**Tasks and exercises:**
1. Reproduce word for word the stretch of the Allied Motion Technologies filing from "23 Inverness Way" through "including area code)".
2. Carry on the Allied Motion Technologies filing on second-quarter 2004 results, picking up right after its last sentence.

=== Extract provided ===

SECURITIES AND EXCHANGE COMMISSION
                             Washington, D.C. 20549


                                    FORM 8-K

                                 Current Report
                     Pursuant to Section 13 or 15(d) of the
                         Securities Exchange Act of 1934



         Date of Report (date of earliest event reported) July 22, 2004



                        ALLIED MOTION TECHNOLOGIES, INC.
              ---------------------------------------------------
               (Exact Name of Registrant as Specified in Charter)



         Colorado                    0-4041                 84-0518115
- ----------------------------      -----------           -------------------
(State or Other Jurisdiction      (Commission             (IRS Employer
        of Incorporation)         File Number)          Identification No.)



          23 Inverness Way East, Suite 150, Englewood, Colorado, 80112
          ------------------------------------------------------------
           (Address of Principal Executive Offices including zip code)



                                 (303) 799-8520
                                 ---------------
               (Registrant's telephone number including area code)

                                 Not Applicable
                                 --------------
              (Former name, former address and former fiscal year,
                          if changed since last report)

ITEM 7. FINANCIAL STATEMENTS, PRO FORMA FINANCIAL INFORMATION AND EXHIBITS (c) Exhibits. Exhibit 99.1 Allied Motion Technologies, Inc. Press Release dated July 22, 2004. ITEM 12. RESULTS OF OPERATIONS AND FINANCIAL CONDITION On July 22, 2004, Allied Motion Technologies, Inc. issued a press release reporting its results of operations for the second quarter ended June 30, 2004. A copy of the press release is attached hereto as Exhibit 99.1 and is incorporated herein by reference. SIGNATURES Pursuant to the requirements of the Securities Exchange Act of 1934, the Registrant has duly caused this report to be signed on its behalf by the undersigned hereunto duly authorized. ALLIED MOTION TECHNOLOGIES, INC. Date: July 22, 2004 /s/ Richard D. Smith ---------------------------- Richard D. Smith Chief Executive Officer and Chief Financial Officer

                                                                    Exhibit 99.1

                     Allied Motion Reports Continued Profit
                       Improvement for the Second Quarter


    DENVER--(BUSINESS WIRE)--July 22, 2004--Allied Motion Technologies Inc.
(Nasdaq:AMOT) today announced it continued to achieve a significant improvement
in sales and profit for the quarter ended June 30, 2004 as compared to the same
period last year.
    The Company achieved net income for the second quarter of $608,000 or $.10
per diluted share compared to net income of $302,000 or $.06 per diluted share
for the same period last year. Revenues for the quarter ended June 30, 2004
increased 55% to $15,104,000 compared to $9,736,000 last year. This quarter
includes the results from Stature Electric, Inc., a subsidiary that was acquired
on May 10, 2004 in connection with the Owosso Corporation merger. Revenues from
existing businesses, excluding Stature's revenues, increased 29% for the quarter
ended June 30, 2004 over the same period last year. Backlog at June 30, 2004 was
$22,023,000.
    During the six months ended June 30, 2004, the Company achieved net income
of $1,035,000 or $.18 per diluted share compared to net income of $153,000 or
$.03 per diluted share for the same six months last year. Revenues for the first
six months this year increased 39% to $26,352,000 compared to $18,912,000 for
the same period last year. Revenues from existing businesses increased 26% for
the six months ended June 30, 2004 over the same period last year.
    "We are quite pleased with the results for the first half of the year,"

=== Extracted records ===

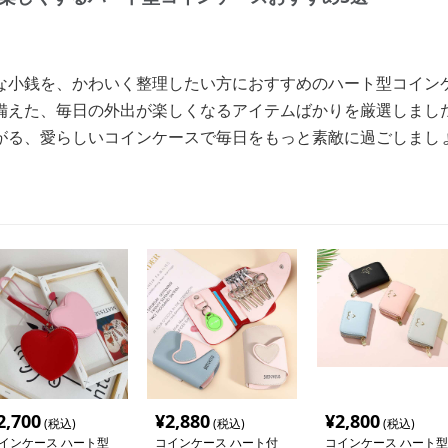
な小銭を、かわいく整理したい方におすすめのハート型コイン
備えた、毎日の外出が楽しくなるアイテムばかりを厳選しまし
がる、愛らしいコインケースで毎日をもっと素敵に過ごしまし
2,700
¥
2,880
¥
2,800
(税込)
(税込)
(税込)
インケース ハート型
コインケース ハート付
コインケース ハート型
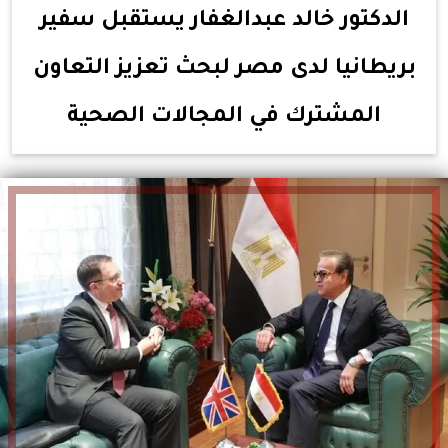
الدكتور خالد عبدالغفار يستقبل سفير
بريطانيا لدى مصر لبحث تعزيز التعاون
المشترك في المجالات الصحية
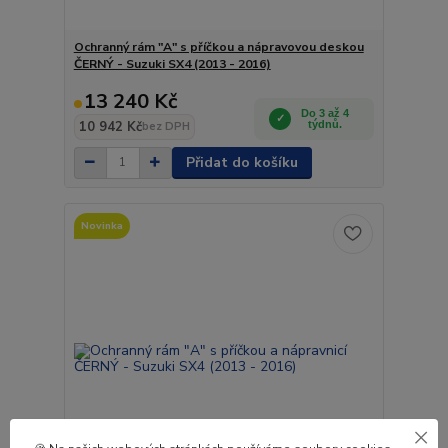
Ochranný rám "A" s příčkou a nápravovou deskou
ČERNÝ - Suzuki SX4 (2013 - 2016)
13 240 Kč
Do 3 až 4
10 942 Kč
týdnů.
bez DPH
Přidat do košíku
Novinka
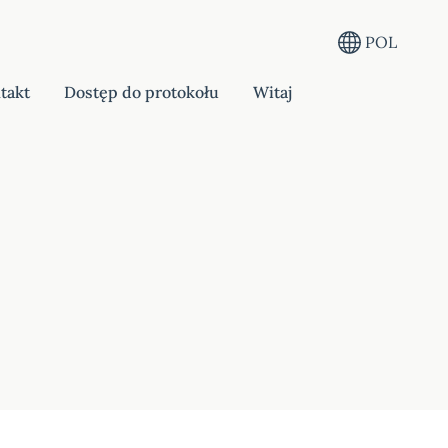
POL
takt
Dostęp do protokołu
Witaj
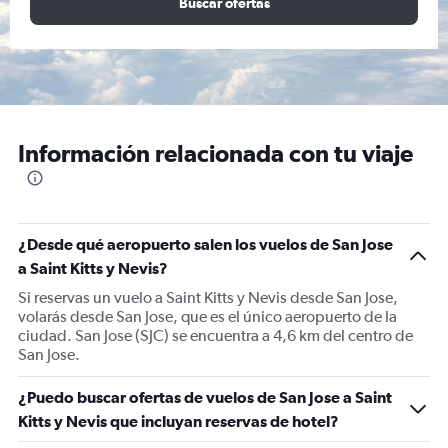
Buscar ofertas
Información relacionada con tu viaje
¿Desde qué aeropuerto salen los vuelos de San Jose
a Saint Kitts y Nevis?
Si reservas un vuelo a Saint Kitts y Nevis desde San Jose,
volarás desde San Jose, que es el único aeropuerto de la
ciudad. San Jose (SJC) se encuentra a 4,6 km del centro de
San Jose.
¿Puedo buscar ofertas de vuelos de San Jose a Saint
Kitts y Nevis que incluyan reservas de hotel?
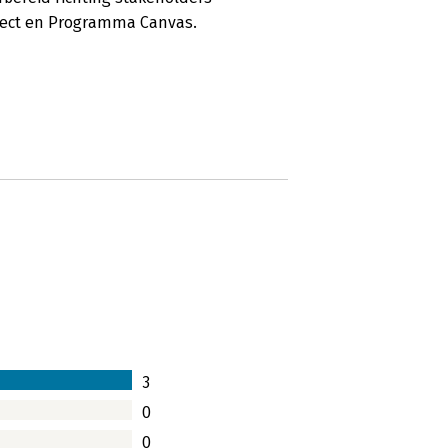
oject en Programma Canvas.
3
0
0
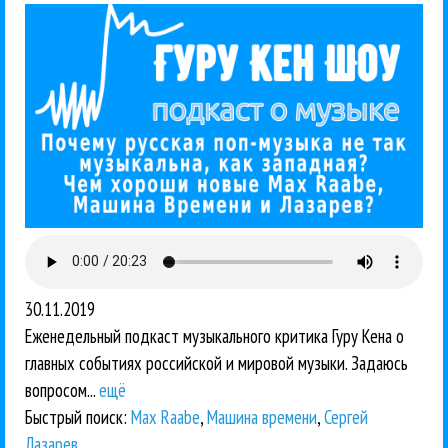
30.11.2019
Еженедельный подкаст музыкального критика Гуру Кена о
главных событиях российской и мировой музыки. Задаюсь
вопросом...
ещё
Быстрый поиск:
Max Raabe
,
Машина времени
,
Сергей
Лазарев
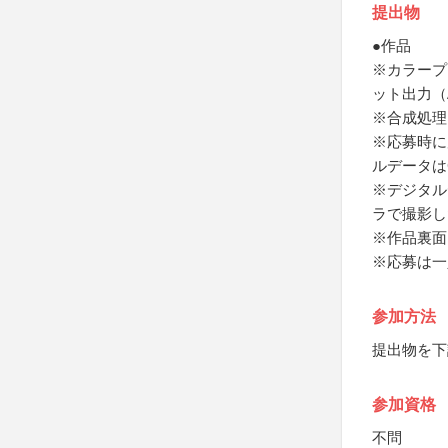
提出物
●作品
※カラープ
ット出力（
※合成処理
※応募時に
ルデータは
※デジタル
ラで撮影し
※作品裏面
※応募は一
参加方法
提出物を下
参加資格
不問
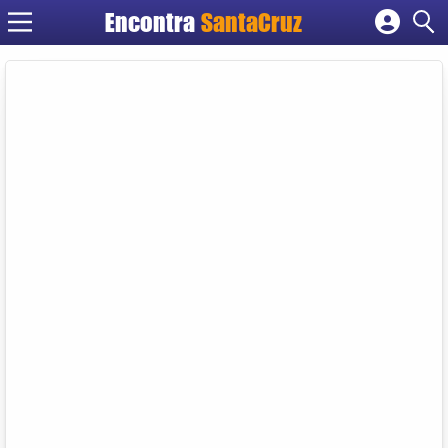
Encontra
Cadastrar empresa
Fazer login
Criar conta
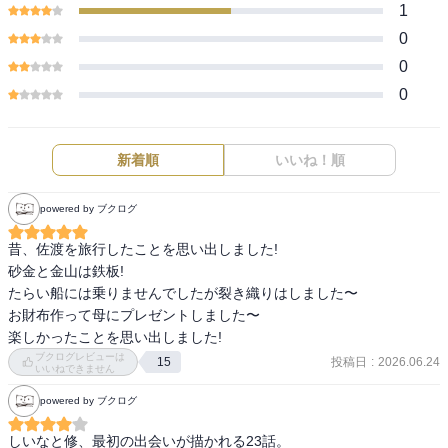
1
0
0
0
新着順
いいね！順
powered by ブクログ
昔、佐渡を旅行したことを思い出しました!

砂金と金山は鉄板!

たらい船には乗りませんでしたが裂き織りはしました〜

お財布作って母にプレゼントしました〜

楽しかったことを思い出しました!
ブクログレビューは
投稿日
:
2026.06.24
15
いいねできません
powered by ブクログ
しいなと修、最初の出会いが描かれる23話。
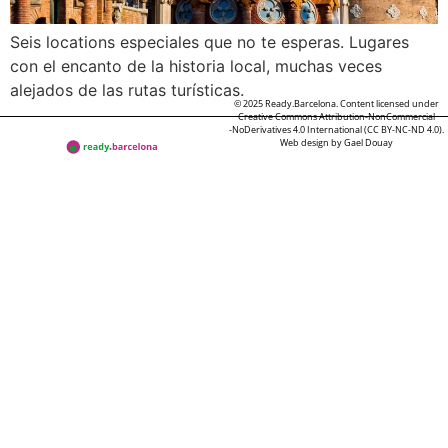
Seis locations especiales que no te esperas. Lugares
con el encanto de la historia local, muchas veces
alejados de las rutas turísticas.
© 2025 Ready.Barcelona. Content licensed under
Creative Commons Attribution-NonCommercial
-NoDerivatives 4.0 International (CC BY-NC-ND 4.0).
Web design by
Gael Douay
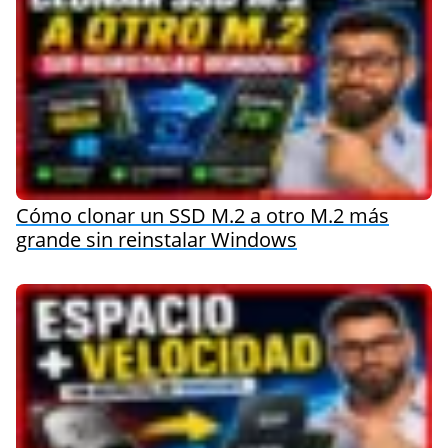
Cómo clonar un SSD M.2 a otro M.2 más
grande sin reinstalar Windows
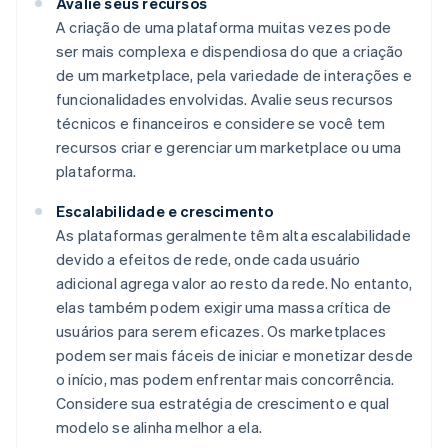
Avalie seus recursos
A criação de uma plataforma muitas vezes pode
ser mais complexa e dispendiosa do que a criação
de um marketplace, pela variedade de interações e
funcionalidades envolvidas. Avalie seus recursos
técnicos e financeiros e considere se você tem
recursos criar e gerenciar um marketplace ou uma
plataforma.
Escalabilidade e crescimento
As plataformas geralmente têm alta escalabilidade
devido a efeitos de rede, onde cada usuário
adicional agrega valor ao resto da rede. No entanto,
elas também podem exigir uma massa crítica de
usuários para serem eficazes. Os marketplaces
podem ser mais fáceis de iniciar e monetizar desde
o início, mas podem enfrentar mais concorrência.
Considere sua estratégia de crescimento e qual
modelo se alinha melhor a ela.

===

**Results in order:**
1.
23 Inverness Way East, Suite 150, Englewood, Colorado, 80112
          ------------------------------------------------------------
           (Address of Principal Executive Offices including zip code)



                                 (303) 799-8520
                                 ---------------
               (Registrant's telephone number including area code)

2.
commented Dick Smith, CEO of Allied Motion. "Our acquisition of Owosso
Corporation and its wholly owned subsidiary, Stature Electric, Inc. has been
completed, furthering our expansion into the motion control industry. During the
first half of 2004, we saw a strengthening in many of our markets which has been
helped by the improving economy. In addition, the expanded efforts of our sales
and marketing organization are also contributing to our sales growth. We
continue to achieve improved results as compared to the same period of the prior
year, including improved margins resulting from increased operating efficiencies
and reduced costs. Although we are pleased with the results this year to date,
we will continue to strive for the constant improvement in our operations that
will be necessary for us to achieve our long-term goals for growth in sales and
profitability, as well as to facilitate our continued expansion into the motion
control industry."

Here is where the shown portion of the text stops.